Materials scientist Aaswat Raman led a team of Stanford and UC students to develop a prototype "nighttime" power generator. It is based on the phenomenon of temperature difference at the onset of darkness, when objects heated by sunlight during the day begin to give off heat to the cold air. If a generator is placed on the border of two environments, it can turn this process into a renewable energy source.
The idea for such a generator came about while discussing ways to improve solar panels. Due to the daily rhythm in the conditions of our planet, they stand idle for half the time, while darkness reigns. However, sunlight also carries heat, which accumulates in illuminated objects during daylight hours, and then can be used at night. It remains to apply the well-known thermoelectric effect and design a suitable generator.
In the center of the unit there is a heat exchanger in the form of a black painted aluminum sheet. It is hidden in a polystyrene shell that only transmits infrared radiation. A conventional thermocouple is connected to the heat exchanger, and a signal LED is connected to it. When the metal heated during the day begins to release heat into the cold night air, the thermocouple generates electricity and activates the LED.
The prototype generates 25 milliwatts per square meter.

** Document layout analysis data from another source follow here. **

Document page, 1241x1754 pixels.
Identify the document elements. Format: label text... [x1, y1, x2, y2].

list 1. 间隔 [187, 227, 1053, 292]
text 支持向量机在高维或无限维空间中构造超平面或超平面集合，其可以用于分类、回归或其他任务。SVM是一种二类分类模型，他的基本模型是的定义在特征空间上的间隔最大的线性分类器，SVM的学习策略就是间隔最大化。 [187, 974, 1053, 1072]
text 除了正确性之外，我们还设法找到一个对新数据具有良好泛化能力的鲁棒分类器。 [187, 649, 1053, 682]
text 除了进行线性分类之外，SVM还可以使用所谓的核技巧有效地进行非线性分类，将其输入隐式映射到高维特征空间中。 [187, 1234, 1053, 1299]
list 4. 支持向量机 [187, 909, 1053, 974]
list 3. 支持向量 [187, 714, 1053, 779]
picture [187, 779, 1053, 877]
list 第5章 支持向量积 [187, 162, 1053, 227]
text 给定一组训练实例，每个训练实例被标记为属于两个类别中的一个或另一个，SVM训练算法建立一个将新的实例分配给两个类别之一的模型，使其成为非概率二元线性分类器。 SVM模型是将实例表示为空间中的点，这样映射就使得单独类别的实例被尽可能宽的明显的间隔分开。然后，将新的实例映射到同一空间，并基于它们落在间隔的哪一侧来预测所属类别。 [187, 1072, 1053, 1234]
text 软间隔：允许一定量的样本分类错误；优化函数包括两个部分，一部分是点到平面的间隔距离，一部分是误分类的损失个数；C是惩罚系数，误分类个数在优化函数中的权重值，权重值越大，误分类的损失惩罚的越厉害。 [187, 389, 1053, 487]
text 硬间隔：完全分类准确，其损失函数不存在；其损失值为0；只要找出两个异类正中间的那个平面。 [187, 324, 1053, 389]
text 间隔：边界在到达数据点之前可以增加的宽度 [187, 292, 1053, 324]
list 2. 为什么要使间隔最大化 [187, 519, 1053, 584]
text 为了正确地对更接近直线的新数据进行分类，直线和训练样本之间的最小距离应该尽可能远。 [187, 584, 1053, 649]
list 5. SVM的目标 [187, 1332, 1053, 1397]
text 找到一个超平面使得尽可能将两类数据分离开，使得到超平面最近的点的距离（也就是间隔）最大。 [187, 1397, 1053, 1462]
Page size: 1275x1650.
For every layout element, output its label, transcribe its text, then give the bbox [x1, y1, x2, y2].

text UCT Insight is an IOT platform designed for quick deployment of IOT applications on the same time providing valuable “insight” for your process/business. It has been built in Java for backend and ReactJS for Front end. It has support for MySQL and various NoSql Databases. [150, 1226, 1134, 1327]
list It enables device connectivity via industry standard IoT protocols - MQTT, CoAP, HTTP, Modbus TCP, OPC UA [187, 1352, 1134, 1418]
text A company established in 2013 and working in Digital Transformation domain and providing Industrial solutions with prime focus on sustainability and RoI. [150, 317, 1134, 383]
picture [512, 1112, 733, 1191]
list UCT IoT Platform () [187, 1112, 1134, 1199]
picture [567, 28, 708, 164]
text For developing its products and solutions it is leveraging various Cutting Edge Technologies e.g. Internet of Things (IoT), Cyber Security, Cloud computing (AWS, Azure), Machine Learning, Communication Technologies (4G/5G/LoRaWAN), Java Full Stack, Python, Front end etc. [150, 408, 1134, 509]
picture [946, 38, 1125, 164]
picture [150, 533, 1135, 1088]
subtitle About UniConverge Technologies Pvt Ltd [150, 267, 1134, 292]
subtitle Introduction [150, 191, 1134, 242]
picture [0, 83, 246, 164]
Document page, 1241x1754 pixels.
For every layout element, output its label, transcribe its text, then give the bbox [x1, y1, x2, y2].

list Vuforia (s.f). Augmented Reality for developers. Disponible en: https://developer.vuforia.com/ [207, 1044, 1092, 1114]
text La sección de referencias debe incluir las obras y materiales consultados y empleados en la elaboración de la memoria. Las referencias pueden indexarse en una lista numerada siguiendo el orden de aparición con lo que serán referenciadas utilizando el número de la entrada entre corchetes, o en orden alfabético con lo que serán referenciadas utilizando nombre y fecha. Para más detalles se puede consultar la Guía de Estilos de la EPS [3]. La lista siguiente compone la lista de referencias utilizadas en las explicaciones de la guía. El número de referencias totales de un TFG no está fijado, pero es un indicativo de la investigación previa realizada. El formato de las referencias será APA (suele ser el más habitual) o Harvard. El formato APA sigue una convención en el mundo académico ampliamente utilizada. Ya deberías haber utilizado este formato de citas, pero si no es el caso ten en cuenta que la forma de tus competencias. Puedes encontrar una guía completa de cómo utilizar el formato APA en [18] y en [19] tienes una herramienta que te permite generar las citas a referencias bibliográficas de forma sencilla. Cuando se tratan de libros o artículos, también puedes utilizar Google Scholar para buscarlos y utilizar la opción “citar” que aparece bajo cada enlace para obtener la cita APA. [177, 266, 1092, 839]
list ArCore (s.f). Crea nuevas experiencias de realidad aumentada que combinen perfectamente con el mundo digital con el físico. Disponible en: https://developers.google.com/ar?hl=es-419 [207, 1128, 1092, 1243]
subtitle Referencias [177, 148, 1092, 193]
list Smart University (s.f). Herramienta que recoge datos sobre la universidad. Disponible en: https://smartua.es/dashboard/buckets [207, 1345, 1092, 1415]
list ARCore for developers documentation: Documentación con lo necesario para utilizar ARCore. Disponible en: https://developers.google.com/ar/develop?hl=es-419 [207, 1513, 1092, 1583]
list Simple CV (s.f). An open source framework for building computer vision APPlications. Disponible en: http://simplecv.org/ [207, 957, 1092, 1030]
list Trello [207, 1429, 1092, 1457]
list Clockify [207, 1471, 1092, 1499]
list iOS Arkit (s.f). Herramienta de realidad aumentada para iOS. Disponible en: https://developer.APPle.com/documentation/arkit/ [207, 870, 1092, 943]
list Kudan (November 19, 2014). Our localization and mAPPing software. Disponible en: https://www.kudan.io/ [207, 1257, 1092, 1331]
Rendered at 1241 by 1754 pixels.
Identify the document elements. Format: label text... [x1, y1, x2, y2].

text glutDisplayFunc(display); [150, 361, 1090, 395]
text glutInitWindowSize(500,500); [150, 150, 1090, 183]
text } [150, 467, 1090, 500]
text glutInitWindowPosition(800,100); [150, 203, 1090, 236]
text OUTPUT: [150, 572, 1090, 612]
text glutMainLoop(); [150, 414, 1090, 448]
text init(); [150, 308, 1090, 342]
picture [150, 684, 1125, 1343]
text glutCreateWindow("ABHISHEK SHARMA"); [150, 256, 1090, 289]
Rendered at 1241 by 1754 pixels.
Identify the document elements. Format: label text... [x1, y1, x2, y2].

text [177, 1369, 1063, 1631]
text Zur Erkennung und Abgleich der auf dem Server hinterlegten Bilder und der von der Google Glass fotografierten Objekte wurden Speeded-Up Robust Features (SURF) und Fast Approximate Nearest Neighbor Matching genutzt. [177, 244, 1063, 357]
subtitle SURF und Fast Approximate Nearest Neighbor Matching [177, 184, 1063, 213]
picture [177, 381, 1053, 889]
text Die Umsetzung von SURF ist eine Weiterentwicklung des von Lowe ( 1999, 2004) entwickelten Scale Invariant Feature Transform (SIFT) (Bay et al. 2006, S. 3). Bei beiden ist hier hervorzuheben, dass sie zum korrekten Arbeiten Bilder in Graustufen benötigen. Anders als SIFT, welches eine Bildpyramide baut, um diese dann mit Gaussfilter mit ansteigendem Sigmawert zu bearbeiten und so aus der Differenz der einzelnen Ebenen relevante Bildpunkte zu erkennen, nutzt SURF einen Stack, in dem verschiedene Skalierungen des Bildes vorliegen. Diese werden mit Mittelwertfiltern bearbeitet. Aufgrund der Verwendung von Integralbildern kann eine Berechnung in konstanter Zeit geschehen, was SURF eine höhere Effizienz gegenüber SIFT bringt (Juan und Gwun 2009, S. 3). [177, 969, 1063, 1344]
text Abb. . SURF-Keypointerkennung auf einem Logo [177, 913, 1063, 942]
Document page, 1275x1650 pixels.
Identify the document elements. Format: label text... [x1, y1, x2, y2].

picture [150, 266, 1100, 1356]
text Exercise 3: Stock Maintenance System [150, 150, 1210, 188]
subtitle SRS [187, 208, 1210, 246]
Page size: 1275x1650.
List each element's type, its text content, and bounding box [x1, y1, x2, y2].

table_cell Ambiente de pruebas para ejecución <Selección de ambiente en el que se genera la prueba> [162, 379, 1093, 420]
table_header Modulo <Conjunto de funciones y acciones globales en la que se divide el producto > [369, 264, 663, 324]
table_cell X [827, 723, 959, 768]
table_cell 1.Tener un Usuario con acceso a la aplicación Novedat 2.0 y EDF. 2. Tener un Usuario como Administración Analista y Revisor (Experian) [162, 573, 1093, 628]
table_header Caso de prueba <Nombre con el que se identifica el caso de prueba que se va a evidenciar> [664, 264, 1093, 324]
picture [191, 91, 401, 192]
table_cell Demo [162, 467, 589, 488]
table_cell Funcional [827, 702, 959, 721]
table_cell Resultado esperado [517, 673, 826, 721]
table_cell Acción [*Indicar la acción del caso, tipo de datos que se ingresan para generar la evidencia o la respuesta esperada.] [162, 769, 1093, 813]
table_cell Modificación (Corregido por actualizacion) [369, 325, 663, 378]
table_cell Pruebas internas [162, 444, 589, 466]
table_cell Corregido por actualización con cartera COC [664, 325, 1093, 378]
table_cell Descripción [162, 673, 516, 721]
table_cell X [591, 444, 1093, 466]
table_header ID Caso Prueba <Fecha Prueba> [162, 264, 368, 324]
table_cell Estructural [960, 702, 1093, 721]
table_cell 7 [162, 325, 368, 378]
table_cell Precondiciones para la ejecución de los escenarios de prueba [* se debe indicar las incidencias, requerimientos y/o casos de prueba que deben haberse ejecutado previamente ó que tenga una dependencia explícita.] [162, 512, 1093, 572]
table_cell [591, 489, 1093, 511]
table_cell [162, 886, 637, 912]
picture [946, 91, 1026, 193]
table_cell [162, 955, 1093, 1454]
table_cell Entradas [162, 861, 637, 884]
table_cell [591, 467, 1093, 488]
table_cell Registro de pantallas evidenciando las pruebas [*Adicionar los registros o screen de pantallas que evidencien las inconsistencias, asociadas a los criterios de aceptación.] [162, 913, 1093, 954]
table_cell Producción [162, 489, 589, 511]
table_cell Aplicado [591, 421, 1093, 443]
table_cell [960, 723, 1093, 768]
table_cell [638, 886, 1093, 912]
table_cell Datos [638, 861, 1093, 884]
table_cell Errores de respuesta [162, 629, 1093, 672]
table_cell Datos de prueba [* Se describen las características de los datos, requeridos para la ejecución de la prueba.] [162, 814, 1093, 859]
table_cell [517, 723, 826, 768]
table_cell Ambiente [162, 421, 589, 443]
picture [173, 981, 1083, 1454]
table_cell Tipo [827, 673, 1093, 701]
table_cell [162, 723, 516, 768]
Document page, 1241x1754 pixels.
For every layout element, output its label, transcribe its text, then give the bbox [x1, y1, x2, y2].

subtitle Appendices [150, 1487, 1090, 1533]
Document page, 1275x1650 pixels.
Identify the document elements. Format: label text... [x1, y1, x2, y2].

The developers have calculated that with optimal calibration and under ideal conditions, they can achieve up to 500 milliwatts per square meter. A little, but not bad - after all, we are talking about a passive and renewable energy source. There are many places in the world where the use of classic solar panels is unprofitable, but there is enough sunlight. And there similar generators can be used for secondary purposes, such as illuminating buildings or recharging gadgets.